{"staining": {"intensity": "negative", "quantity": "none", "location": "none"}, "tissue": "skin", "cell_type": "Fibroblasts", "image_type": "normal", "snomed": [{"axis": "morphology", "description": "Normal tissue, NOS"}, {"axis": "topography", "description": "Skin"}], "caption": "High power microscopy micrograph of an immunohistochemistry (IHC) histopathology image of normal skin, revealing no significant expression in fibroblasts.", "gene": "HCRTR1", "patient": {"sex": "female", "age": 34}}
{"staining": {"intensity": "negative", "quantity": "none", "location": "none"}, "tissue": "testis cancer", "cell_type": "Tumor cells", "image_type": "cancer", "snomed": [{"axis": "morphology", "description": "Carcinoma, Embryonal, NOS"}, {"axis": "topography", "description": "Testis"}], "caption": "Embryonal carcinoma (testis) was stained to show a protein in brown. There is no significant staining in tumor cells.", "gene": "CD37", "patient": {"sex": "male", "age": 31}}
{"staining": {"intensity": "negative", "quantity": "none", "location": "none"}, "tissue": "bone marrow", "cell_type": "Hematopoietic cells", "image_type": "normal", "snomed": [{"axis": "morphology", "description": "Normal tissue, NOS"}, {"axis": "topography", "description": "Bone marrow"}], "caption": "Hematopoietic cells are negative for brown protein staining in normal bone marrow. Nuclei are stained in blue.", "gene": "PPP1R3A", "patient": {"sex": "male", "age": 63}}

YOUR INSTRUCTIONS »
Set the whole listing down again so that it matches the original exactly.

SOLUTION »
{"staining": {"intensity": "negative", "quantity": "none", "location": "none"}, "tissue": "skin", "cell_type": "Fibroblasts", "image_type": "normal", "snomed": [{"axis": "morphology", "description": "Normal tissue, NOS"}, {"axis": "topography", "description": "Skin"}], "caption": "High power microscopy micrograph of an immunohistochemistry (IHC) histopathology image of normal skin, revealing no significant expression in fibroblasts.", "gene": "HCRTR1", "patient": {"sex": "female", "age": 34}}
{"staining": {"intensity": "negative", "quantity": "none", "location": "none"}, "tissue": "testis cancer", "cell_type": "Tumor cells", "image_type": "cancer", "snomed": [{"axis": "morphology", "description": "Carcinoma, Embryonal, NOS"}, {"axis": "topography", "description": "Testis"}], "caption": "Embryonal carcinoma (testis) was stained to show a protein in brown. There is no significant staining in tumor cells.", "gene": "CD37", "patient": {"sex": "male", "age": 31}}
{"staining": {"intensity": "negative", "quantity": "none", "location": "none"}, "tissue": "bone marrow", "cell_type": "Hematopoietic cells", "image_type": "normal", "snomed": [{"axis": "morphology", "description": "Normal tissue, NOS"}, {"axis": "topography", "description": "Bone marrow"}], "caption": "Hematopoietic cells are negative for brown protein staining in normal bone marrow. Nuclei are stained in blue.", "gene": "PPP1R3A", "patient": {"sex": "male", "age": 63}}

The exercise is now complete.